Below are some records. Return exactly the lines from the one with "Em7 → Eb<sup>o</sup>7 → Dm7 → G7 → Cmaj7" to the one with "It is highly", and nothing else.

##### SUPPLIED INFORMATION #####

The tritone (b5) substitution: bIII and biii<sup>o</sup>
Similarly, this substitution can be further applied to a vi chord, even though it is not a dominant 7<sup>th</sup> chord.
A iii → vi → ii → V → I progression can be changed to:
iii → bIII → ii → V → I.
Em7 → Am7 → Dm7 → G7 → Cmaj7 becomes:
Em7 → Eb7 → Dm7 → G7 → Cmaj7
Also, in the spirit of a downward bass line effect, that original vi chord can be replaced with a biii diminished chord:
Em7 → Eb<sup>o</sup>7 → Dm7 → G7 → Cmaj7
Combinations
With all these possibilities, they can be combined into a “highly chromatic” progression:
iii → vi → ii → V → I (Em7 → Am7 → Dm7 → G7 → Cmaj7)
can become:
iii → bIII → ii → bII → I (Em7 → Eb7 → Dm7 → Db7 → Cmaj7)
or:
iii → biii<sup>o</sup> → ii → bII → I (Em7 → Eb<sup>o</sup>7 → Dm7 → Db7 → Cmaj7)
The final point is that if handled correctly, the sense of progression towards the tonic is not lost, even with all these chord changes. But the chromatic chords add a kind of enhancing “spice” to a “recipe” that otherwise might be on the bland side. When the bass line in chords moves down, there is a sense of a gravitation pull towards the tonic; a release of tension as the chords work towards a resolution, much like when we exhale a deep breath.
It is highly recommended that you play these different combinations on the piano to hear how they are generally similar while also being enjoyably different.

#####
##### SUPPLIED INFORMATION #####

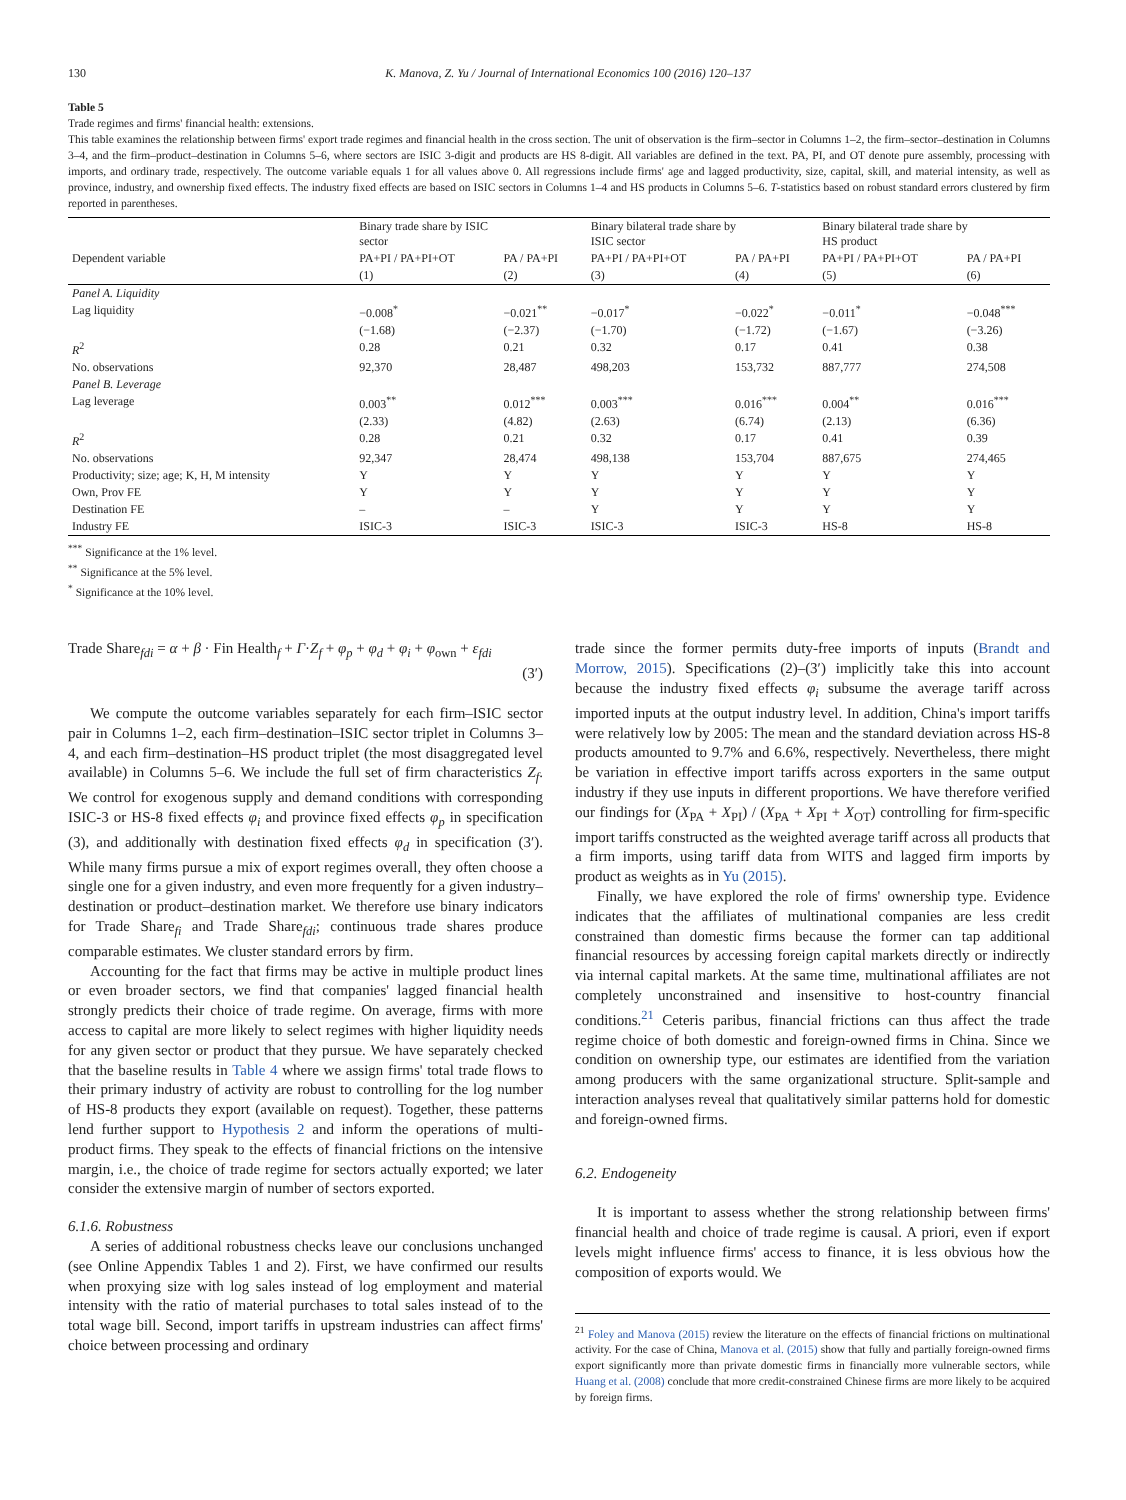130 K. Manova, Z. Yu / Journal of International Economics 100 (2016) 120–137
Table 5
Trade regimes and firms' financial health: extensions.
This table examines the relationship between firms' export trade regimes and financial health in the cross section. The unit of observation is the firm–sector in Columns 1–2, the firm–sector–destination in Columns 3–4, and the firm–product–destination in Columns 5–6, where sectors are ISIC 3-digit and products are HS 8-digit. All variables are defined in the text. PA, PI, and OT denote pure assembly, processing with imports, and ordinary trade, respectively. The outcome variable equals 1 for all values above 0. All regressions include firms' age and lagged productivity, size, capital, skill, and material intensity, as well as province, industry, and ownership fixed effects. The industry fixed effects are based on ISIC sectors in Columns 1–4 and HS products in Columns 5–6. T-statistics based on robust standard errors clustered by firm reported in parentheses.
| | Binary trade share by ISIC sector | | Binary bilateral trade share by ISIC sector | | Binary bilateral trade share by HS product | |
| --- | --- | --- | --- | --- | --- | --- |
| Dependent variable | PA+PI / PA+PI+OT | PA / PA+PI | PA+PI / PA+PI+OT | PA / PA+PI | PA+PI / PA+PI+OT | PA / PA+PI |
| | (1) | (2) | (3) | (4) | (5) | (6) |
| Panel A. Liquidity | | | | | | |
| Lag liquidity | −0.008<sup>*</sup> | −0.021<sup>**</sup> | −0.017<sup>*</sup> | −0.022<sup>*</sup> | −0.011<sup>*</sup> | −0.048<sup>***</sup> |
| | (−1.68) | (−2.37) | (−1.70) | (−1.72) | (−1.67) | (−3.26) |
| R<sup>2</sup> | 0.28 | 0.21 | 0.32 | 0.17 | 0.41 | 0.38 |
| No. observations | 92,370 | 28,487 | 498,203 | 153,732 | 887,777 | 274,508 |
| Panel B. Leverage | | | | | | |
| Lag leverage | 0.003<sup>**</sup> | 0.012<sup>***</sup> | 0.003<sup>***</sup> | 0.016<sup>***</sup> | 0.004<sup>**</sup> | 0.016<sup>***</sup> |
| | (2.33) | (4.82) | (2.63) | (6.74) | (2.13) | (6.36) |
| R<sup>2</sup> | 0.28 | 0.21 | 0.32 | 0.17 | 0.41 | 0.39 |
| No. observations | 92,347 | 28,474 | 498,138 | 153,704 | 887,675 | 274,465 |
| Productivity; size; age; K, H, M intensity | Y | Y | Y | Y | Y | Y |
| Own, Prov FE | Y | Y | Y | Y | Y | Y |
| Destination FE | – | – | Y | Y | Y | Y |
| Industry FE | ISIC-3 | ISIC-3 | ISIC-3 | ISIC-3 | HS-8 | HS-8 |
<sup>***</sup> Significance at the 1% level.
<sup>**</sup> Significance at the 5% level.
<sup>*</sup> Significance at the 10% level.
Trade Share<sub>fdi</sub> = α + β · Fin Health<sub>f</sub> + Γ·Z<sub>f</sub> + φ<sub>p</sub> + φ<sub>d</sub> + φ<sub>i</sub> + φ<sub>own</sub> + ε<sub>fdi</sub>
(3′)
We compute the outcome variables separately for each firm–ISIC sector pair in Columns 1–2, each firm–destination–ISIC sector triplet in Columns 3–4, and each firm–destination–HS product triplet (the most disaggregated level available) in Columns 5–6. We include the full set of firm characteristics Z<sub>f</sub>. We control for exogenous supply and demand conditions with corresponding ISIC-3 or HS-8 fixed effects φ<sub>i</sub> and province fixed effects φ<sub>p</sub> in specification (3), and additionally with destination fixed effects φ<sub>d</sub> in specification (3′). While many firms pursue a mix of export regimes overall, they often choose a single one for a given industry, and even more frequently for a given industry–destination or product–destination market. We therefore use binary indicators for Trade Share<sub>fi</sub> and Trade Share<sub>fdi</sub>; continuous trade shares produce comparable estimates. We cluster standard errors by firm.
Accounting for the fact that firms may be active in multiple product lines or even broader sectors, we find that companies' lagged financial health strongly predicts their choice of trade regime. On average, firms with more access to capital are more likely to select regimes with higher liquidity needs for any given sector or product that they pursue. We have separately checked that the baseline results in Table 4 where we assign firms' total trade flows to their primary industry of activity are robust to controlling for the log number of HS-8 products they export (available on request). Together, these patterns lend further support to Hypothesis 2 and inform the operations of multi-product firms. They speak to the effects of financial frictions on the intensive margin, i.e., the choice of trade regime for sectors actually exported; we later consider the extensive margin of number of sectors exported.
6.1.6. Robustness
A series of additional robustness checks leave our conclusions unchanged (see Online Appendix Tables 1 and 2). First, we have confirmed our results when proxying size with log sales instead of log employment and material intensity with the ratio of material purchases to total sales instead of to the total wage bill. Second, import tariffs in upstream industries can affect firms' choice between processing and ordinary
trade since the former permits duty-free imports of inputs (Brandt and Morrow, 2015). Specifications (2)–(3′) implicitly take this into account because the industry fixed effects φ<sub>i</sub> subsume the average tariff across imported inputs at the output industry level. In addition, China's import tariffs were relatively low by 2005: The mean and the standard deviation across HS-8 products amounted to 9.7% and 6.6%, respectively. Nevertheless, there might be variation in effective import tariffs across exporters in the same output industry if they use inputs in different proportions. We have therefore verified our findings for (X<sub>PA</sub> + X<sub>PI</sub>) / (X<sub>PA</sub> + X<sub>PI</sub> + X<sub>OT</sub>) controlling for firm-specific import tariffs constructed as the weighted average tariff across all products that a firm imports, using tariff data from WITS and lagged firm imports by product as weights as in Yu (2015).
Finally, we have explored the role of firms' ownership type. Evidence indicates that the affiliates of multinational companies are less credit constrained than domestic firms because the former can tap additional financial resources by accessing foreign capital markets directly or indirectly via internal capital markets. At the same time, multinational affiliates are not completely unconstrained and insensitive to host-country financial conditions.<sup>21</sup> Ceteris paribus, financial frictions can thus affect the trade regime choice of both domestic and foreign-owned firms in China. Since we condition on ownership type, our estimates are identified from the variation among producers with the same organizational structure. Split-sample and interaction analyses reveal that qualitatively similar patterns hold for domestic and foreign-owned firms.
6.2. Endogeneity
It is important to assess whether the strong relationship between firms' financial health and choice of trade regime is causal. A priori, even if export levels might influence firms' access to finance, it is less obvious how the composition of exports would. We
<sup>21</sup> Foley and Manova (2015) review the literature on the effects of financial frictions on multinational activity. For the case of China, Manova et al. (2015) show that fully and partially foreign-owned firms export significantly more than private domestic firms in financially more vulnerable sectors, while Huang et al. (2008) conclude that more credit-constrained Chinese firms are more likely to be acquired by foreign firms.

#####

TASK SOLUTION ::
Em7 → Eb<sup>o</sup>7 → Dm7 → G7 → Cmaj7
Combinations
With all these possibilities, they can be combined into a “highly chromatic” progression:
iii → vi → ii → V → I (Em7 → Am7 → Dm7 → G7 → Cmaj7)
can become:
iii → bIII → ii → bII → I (Em7 → Eb7 → Dm7 → Db7 → Cmaj7)
or:
iii → biii<sup>o</sup> → ii → bII → I (Em7 → Eb<sup>o</sup>7 → Dm7 → Db7 → Cmaj7)
The final point is that if handled correctly, the sense of progression towards the tonic is not lost, even with all these chord changes. But the chromatic chords add a kind of enhancing “spice” to a “recipe” that otherwise might be on the bland side. When the bass line in chords moves down, there is a sense of a gravitation pull towards the tonic; a release of tension as the chords work towards a resolution, much like when we exhale a deep breath.
It is highly recommended that you play these different combinations on the piano to hear how they are generally similar while also being enjoyably different.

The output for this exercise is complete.